Music Video: From the play, “Baltimore, You Have No Idea,” first performed Dec. 2 and 3 in the city of its title, a new song by Mat Lane and Dan Rodricks.

Listen via YouTube

From the script: “The mayor, William Donald Schaefer, had quite a temper and he hated people who attacked his hometown. . . . In the early 1980s, when Randy Newman wrote and recorded a dreary song about Baltimore and sang it on Saturday Night Live — right in the middle of the Baltimore Renaissance — Mount Schaefer erupted and everyone ran for cover. That Newman song was an elegy to cities, like Baltimore, experiencing population loss, people moving to the suburbs. Schaefer couldn’t stand it. But it was indeed a downer — an honest song, but a downer. . I always thought Baltimore needed a song that nodded to what Newman was saying, but wasn’t so dreary. . . . So I asked Mat Lane, who grew up here, to help me with that . . . .

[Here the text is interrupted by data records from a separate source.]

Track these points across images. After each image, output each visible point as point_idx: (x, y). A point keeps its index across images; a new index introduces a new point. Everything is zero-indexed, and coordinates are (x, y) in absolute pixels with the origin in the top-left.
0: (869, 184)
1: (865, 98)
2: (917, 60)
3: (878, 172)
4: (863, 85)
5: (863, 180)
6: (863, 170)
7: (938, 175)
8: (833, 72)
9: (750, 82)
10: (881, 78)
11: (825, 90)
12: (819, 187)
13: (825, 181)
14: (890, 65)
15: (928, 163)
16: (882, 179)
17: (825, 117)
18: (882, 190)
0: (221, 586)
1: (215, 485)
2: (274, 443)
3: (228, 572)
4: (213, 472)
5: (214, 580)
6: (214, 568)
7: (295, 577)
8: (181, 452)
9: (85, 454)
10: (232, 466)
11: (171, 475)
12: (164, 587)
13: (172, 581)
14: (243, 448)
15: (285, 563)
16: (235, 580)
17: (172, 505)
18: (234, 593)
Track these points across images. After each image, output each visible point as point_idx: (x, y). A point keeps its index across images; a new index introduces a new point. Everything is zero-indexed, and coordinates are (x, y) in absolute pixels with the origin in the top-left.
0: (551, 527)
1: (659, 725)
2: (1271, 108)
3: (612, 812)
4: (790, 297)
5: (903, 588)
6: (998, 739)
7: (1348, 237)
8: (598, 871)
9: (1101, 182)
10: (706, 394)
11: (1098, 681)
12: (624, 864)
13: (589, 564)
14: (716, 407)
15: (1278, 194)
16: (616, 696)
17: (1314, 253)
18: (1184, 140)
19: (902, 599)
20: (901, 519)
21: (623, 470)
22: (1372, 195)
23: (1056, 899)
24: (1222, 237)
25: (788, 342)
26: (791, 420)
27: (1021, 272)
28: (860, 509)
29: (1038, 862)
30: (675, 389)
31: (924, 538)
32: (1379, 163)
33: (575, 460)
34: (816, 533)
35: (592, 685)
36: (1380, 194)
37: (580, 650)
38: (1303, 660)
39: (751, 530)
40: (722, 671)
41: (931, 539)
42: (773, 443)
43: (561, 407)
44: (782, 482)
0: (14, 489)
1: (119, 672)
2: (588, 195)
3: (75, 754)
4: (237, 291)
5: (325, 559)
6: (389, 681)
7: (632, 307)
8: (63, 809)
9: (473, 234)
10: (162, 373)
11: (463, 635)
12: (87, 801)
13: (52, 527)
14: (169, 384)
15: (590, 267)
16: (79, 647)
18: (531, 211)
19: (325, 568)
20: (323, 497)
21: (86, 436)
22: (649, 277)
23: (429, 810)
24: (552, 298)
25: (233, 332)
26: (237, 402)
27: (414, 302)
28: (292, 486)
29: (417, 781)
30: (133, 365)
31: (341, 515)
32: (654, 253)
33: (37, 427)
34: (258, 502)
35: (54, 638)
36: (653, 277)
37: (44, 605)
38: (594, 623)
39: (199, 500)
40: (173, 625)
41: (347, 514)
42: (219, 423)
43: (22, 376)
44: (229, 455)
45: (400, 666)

Every city needs a song, so I’m told.
A ballad or hymn or anthem bold.
A song that sings a city’s praises,
With melody n’ charming phrases.
New York has songs, Chicago too.
There are songs about Boston,
Songs about St. Lou.
Someone even wrote one about Mount Kisco.
Tony Bennett really meant it,
When he left his heart in San Francisco.
Baltimore needs a new song,
A really bold n’ inspirin’ one.
But keep expectations low, hon
The song you’re about to hear,
Is probably not that one . . . .

Oh Baltimore, Baltimore
You have no idea what goes on here.
You have no idea how weird it gets here.
Our mayor went to prison, our sewer overflows.
We buy up all the toilet paper every time it snows.
There’s Formstone on the homes,
N’ homes of painted brick.
Rats in the alleys,
That kinda make us sick.
It’s odd and perverse, a little kooky.
Edgar Poe died here —that’s kinda spooky.
Oh Baltimore, Baltimore,
I had no idea what I’d find here.
I had no idea that I’d stay here.
They said it was charming,
They said it was quaint.
But I know what it is now,
And I know what it ain’t.
It ain’t Chicago, Monte Carlo.
Houston or LA.
It ain’t pretentious, ostentatious,
It smells like Old Bay.
You can fall in love,
Fall in the harbor;
You can eat steamed crabs,
Shoot craps with your barber.
We grumble and we gripe.
That’s what we do.
We love our city
— rats, ruts, potholes and all.
And while the potholes never go away
We stay, we stay, we stay . . .
We stay cuz we’re from here,
And there’s a Here here.
A sense of place here.
And plenty of beer here.
It’s a hard place.
A cool place,
It’s a workin’ quirkin’ jerkin’ kinda place.
It’s good over here, shaky over there,
Rich on that block, poor on that one.
Awesome on Sunday,
A downer on Monday.
That’s how it goes . . .
I’ll tell you what,
A matter of fact,
A simple truth
Hard to redact:
Whatever we seek,
However far we roam,
Oh Baltimore, Oh Baltimore,
Baltimore stays our north star
Baltimore stays our north star
Baltimore stays our home.

2 thoughts on “Every city needs a song, so I’m told

  1. Clever lyrics, which is not a surprise. Dave Hardin, a musician friend I met through John Steadman years ago, wrote his own songs — and one titled “Baltimore” that had a refrain of …”Baltimore, you’re home to me….” was a song I thought would’ve been a great promotional tool for the city. John Waters used a few stanzas as backdrop of a bus pulling into a station in one of his movies. Somewhere I have a tape. Good stuff Dan….keep going!